We are in a time a time of a serious virus, a modern plague.  It is a time when out of love for human beings many are called to be courageous. This is a time when we have to think of our neighbors and to be thoughtful and considerate of them. It is a time when we are called to be strong in our faith and to be loving and supportive of others. 

Dale and I have four adult daughters who are called to be unusually courageous in this time. Two of those daughters are in health care facilities and two daughters are in the field of education. Both daughters who are in education are called to find new ways to educate children who cannot leave their homes. Far more hours and teaching skills are needed by our educators to reach out to those students who can no longer be educated in a school room setting. Not only is that a concern, but also there is great nutritional worry for those children who depended upon school for their daily nourishment. It is too easy to forget that there are children who depend on lunch and breakfast meals at school. School is to educate but also to show a love for our neighbors who might not be as fortunate as you and me.

The two daughters in the health field have courage every day to go to where there is illness and disease. We have seen that over and over in our country at this present time. Often, those in our hospitals and physician’s offices must face the knowledge that the person they are serving may be ill with coronavirus. It takes courage to help those who are ill when much is still unknown about this deadly virus. Like our Lord, there are health care persons who live by their principles of serving others who are ill, or who are in need of protection and comfort beyond their own ability. How many of our elderly, including me, who are being helped by those in our families and our neighbors in this time of separation from society.

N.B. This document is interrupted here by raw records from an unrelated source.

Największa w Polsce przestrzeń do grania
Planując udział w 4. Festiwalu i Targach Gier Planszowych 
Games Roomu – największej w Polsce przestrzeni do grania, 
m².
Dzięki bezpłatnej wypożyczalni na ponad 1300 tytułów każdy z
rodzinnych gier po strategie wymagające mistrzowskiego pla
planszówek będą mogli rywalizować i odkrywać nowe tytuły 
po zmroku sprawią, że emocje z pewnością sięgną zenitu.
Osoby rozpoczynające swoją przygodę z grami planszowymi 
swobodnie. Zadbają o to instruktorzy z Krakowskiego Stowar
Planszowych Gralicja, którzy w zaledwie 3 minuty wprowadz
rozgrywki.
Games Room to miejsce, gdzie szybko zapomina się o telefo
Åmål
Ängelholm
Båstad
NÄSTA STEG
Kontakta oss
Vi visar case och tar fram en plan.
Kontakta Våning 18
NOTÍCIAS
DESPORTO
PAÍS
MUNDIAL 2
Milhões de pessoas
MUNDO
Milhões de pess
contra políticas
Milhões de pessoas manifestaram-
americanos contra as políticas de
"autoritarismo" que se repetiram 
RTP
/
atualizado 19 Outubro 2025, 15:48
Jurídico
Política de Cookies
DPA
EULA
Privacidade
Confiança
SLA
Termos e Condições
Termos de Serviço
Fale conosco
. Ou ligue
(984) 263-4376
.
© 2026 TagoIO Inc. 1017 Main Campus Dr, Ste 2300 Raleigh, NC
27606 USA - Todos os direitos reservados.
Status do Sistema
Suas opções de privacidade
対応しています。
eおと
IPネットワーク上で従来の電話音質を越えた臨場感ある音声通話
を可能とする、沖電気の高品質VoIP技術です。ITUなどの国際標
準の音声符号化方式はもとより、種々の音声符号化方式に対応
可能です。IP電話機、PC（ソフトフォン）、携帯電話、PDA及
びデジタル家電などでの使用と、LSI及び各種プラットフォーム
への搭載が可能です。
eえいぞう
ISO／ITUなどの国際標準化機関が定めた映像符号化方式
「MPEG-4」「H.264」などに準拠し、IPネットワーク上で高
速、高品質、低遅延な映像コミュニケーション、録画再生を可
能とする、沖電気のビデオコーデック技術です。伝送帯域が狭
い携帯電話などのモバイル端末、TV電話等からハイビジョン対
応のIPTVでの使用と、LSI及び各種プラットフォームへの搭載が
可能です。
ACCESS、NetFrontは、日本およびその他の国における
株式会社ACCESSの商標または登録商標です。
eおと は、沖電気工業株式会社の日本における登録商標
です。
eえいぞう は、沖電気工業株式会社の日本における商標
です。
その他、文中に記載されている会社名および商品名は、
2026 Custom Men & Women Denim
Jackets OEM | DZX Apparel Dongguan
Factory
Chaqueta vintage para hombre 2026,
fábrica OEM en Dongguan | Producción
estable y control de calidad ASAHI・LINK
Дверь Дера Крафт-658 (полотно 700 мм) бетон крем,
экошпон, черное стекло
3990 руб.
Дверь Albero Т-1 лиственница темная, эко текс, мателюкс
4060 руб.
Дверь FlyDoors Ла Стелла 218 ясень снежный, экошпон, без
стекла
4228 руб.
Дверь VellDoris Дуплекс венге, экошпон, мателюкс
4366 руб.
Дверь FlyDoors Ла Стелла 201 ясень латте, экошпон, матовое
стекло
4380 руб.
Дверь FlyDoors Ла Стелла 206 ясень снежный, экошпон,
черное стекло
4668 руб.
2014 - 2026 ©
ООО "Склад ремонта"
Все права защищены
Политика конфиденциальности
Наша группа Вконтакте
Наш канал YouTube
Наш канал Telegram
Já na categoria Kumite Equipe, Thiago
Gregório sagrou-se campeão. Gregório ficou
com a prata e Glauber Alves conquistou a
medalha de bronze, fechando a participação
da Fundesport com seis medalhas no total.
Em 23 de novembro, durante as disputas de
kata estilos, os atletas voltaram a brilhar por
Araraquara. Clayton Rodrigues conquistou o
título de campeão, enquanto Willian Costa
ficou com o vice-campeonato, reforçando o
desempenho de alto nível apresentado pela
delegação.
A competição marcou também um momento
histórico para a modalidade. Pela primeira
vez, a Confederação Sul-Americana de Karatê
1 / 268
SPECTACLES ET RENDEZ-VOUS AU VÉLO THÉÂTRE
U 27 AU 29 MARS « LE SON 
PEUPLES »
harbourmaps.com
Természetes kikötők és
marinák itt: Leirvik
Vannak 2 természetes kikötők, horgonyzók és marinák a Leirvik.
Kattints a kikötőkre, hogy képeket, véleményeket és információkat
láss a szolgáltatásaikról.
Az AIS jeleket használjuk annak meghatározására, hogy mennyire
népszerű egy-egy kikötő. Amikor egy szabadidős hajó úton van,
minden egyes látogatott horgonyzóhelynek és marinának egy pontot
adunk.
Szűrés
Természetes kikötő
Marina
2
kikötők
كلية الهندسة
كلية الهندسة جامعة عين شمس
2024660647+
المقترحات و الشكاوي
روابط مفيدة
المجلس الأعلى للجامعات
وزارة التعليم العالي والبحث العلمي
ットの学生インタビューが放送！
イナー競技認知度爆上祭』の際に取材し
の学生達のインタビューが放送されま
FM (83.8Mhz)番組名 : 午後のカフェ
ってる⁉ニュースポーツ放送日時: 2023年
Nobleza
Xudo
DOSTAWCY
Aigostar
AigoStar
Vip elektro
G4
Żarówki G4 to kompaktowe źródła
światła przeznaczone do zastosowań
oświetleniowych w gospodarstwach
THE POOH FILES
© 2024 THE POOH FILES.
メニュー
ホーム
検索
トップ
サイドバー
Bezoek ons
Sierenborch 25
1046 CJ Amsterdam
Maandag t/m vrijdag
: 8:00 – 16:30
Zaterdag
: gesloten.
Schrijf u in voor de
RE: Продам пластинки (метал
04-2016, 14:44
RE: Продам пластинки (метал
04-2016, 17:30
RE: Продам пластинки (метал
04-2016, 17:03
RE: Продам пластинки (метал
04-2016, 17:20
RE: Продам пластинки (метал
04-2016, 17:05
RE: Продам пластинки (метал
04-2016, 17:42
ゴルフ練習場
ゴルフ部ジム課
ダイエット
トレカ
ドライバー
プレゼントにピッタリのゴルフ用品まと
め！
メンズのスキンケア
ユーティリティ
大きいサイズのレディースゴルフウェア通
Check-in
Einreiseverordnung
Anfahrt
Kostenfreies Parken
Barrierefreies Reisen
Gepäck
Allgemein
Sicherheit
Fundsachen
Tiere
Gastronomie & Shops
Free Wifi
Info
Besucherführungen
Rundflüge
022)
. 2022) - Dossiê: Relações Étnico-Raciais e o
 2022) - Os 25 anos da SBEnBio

When there are times of stress and over tiredness, when you wonder if you have the courage to face the next day or even hour or minute, think of our brave Jesus Christ. He knew His Father would be with Him even at His time of trial. Rejoice as you see the powerful courage of our Jesus as He enters Jerusalem. When we have to enter Jerusalem, like Him we ask for God to give us the courage to live by the love of God and love of neighbor.

“Be strong, fear naught your God will come and save you.”

My friends who walk with me let us be of good courage. Let us love one another.

“And now may the Lord watch between me and thee while we are absent one from the other. Amen.”

  

One thought on “Courage/Palm Sunday | Walk With Ken Boyle – April 3, 2020

  1. Reverend your words are a source of wisdom, strength, courage and hope. While I read them, I had tears in my eyes but I also had great hope for our nation, our neighborhoods and ourselves. I know the Almighty walks with me, everywhere. When necessary, he has carried me, as well. Thank you Pastor fir your words of wisdom and hope.